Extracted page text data
════════════════════

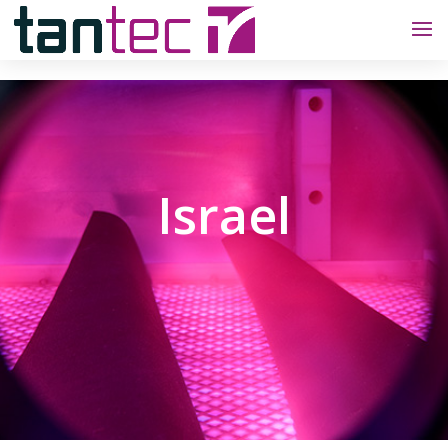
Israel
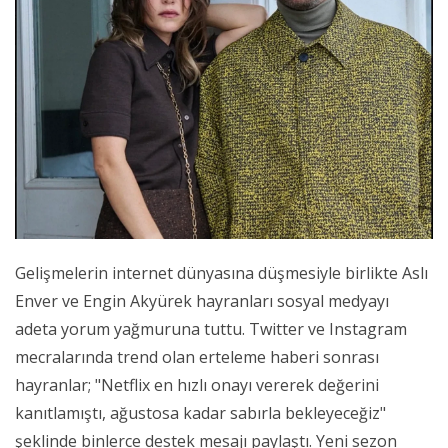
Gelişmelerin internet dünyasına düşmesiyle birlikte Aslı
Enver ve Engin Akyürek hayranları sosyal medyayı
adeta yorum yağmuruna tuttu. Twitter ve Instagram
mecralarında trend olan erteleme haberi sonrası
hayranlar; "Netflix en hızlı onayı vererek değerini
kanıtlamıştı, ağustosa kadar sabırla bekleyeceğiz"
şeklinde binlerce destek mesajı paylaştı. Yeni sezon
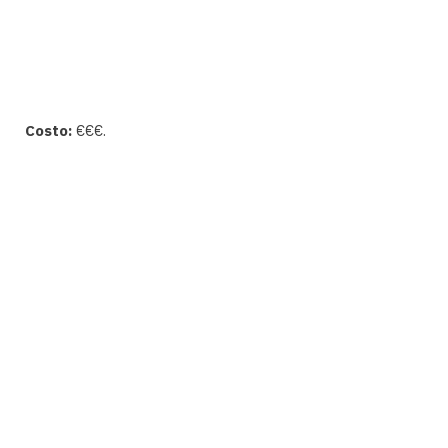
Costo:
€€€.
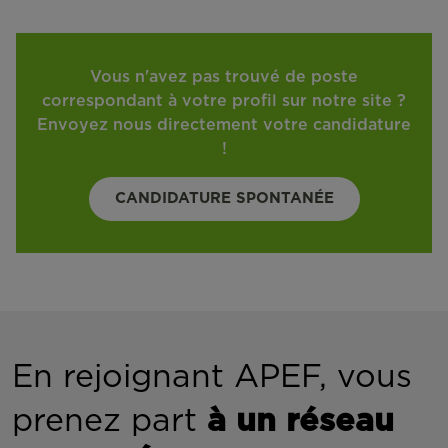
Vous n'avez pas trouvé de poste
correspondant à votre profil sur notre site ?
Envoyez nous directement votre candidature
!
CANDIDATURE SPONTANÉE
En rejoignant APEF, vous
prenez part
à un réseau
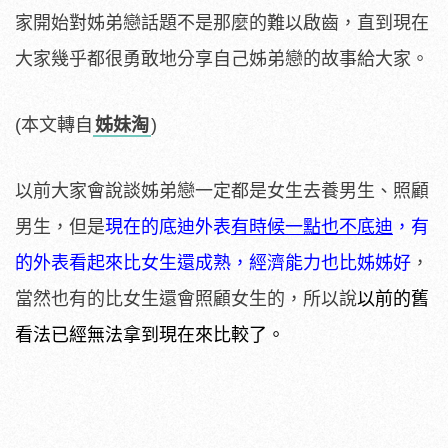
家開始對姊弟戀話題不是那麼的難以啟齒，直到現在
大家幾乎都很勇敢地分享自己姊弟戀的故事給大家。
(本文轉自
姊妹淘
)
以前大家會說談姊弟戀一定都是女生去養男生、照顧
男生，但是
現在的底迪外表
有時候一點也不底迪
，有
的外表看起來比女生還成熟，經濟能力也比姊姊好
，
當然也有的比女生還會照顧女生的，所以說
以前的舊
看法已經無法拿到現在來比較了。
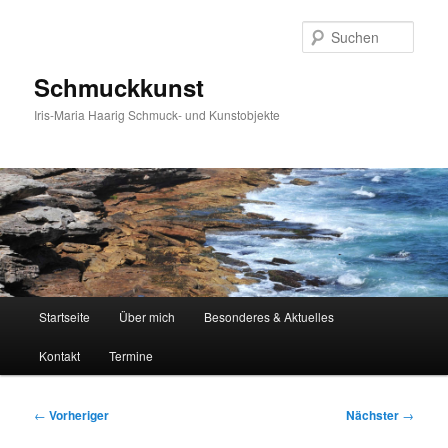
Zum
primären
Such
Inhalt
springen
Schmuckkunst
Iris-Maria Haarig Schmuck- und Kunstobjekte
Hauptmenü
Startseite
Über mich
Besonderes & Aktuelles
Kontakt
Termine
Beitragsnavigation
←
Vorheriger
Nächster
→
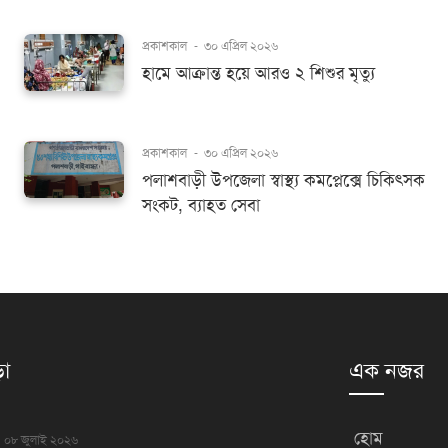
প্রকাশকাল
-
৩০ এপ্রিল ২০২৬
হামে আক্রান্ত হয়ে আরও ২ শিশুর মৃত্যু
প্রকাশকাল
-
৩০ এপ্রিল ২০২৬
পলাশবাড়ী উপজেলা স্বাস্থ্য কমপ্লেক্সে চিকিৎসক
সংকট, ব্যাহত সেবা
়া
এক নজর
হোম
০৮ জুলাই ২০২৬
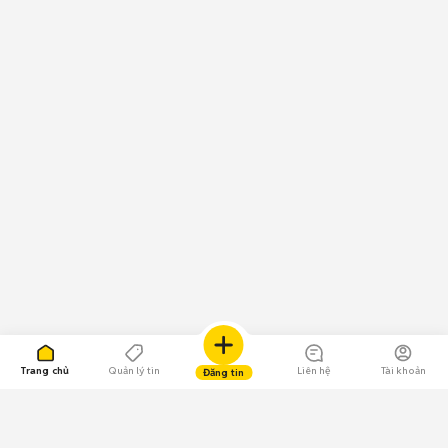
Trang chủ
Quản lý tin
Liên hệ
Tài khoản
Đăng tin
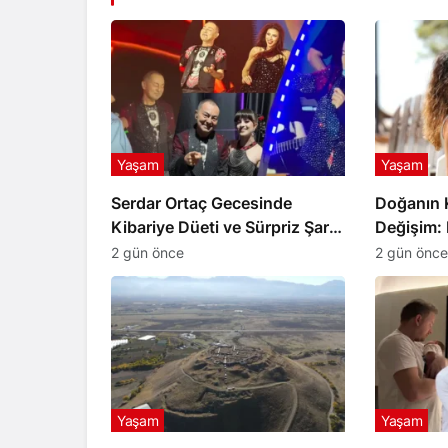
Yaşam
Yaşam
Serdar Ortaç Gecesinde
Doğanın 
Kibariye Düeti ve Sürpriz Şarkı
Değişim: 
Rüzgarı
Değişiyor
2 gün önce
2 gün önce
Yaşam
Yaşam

════════════════════

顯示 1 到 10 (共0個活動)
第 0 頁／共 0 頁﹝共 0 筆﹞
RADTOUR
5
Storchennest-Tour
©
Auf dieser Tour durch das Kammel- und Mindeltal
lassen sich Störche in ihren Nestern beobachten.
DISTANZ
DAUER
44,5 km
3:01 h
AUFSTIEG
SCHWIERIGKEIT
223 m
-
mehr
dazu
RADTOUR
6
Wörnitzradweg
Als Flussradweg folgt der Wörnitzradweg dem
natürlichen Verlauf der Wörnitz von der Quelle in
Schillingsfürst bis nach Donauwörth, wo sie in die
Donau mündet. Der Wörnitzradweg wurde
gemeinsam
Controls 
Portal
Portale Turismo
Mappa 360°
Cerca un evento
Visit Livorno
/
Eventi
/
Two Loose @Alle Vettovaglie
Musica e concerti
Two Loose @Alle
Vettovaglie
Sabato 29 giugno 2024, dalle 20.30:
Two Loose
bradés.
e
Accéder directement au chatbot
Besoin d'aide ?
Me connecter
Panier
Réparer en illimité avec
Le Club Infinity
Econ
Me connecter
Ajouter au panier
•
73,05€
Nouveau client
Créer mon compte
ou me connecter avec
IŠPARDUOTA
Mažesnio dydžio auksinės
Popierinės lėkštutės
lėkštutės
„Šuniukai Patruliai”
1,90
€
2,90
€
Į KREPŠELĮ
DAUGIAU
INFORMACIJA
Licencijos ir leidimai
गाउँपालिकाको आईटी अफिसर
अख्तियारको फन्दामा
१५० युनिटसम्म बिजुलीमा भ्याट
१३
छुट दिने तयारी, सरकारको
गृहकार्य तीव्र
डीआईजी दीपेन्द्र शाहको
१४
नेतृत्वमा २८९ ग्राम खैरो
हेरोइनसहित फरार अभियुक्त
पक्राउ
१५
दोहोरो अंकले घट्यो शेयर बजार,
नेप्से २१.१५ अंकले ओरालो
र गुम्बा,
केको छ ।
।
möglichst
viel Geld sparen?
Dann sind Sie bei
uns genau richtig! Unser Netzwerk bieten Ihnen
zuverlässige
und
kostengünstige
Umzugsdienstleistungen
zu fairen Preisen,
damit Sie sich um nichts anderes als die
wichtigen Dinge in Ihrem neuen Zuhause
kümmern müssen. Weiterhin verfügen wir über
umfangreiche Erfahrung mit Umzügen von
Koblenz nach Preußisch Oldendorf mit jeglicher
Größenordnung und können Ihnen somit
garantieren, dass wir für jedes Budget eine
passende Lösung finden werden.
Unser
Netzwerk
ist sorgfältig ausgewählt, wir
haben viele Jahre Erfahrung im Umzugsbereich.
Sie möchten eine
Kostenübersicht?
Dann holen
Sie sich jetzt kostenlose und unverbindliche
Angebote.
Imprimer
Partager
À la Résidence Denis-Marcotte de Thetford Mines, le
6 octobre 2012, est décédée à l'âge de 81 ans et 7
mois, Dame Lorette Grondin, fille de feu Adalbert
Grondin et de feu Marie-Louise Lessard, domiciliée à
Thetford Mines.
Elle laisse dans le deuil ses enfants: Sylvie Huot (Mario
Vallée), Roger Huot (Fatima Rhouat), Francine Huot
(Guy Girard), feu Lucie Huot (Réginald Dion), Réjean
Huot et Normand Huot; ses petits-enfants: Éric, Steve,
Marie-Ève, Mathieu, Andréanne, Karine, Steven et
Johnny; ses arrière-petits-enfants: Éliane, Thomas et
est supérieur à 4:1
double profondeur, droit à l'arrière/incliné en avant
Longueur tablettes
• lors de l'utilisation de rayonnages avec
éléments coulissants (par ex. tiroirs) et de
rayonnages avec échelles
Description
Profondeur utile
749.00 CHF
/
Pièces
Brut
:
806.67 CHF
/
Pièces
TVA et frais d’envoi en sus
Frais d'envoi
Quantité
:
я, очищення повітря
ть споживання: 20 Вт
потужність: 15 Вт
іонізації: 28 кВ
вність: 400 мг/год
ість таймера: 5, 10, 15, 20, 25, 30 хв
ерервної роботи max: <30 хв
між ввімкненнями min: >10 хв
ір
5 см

════════════════════

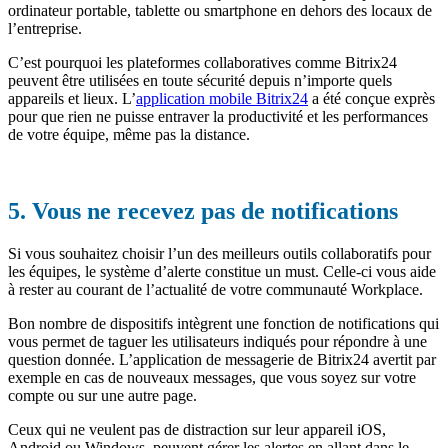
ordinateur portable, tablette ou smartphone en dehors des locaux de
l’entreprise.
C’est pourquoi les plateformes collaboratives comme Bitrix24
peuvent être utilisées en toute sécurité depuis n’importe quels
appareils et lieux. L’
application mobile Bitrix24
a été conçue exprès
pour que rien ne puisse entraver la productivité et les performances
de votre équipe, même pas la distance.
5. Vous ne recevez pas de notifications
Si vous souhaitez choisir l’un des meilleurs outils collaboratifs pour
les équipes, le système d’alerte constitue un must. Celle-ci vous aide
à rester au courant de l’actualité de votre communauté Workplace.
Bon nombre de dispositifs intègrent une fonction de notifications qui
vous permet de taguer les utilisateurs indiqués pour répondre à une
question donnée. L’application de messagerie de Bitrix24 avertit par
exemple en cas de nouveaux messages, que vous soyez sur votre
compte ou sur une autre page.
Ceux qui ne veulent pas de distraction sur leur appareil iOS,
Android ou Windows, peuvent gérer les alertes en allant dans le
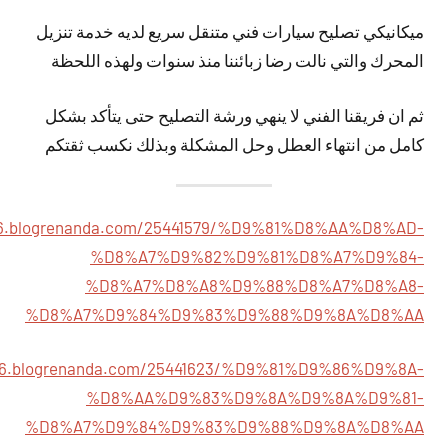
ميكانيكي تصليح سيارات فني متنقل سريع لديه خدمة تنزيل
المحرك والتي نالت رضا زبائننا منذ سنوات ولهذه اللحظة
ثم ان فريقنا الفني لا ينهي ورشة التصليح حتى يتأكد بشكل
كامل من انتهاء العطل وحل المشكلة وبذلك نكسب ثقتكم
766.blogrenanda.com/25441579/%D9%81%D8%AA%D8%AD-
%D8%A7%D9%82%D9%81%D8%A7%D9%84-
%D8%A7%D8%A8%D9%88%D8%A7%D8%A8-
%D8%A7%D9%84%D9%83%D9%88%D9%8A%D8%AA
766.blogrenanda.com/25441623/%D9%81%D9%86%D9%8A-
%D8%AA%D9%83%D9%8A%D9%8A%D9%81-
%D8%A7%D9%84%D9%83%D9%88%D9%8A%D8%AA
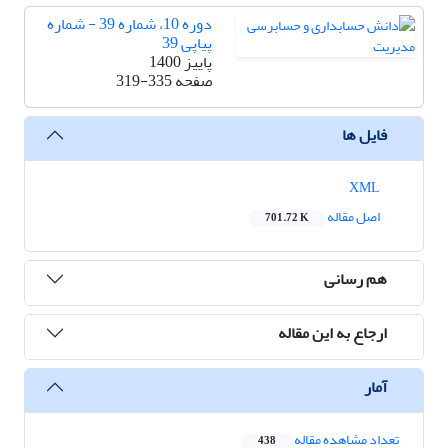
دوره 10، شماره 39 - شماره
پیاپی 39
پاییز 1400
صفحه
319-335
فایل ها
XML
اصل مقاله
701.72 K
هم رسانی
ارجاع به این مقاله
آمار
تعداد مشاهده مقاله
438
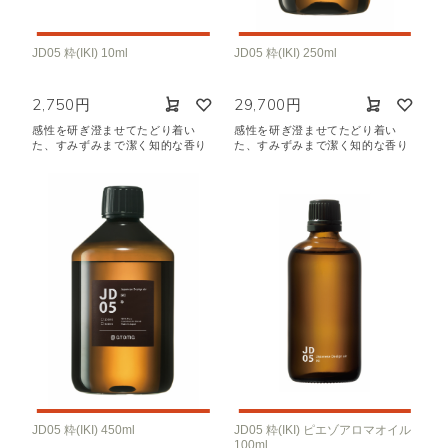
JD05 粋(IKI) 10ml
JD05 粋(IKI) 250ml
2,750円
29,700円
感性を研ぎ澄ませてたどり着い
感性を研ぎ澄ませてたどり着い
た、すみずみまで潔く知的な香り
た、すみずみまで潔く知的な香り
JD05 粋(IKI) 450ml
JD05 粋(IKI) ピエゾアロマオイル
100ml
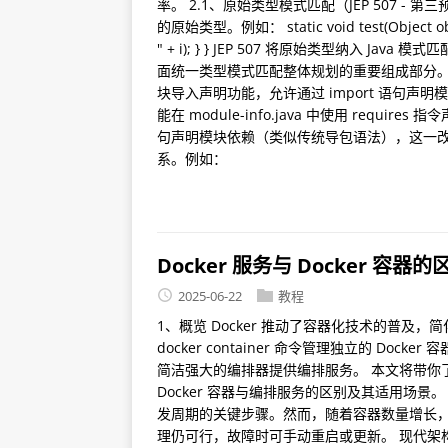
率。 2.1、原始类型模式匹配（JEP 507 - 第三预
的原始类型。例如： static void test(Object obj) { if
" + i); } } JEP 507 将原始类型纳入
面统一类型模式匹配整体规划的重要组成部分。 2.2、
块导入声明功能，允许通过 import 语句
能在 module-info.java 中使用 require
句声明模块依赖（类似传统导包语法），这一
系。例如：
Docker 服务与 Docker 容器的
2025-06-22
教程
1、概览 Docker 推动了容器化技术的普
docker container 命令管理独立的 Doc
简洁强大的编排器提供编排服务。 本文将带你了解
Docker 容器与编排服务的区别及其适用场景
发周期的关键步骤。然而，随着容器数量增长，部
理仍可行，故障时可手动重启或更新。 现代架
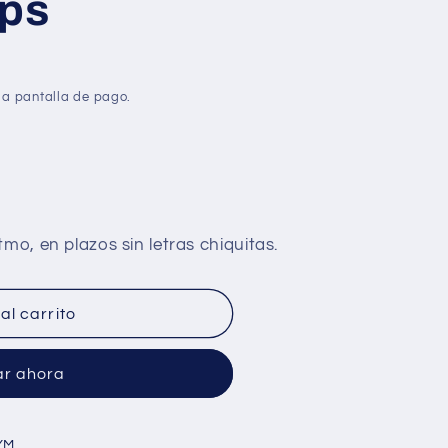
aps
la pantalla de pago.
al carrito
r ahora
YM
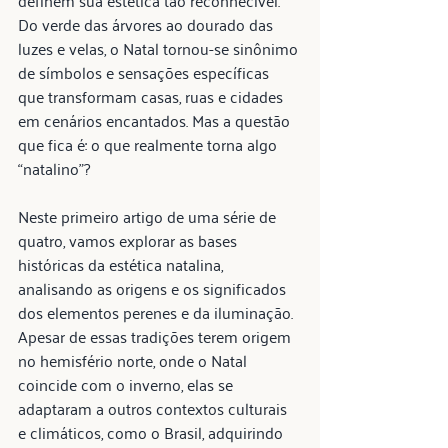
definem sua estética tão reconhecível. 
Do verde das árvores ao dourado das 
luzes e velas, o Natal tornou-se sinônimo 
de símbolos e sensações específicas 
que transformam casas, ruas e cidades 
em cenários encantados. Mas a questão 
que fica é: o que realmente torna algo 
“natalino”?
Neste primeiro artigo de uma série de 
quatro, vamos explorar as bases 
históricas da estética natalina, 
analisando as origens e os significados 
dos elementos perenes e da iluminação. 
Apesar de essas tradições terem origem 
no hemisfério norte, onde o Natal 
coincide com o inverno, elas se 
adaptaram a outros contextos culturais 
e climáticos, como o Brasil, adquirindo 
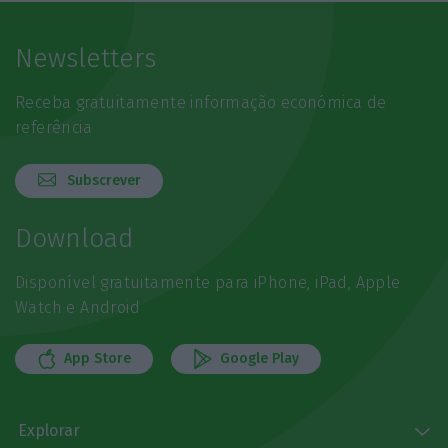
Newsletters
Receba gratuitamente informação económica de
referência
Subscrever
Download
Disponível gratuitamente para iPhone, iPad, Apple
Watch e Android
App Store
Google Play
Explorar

════════════════════

#### Assignment
Where does the string "envoi" appear in the records above? Show every line that holds it.

#### Task response
TVA et frais d’envoi en sus
Frais d'envoi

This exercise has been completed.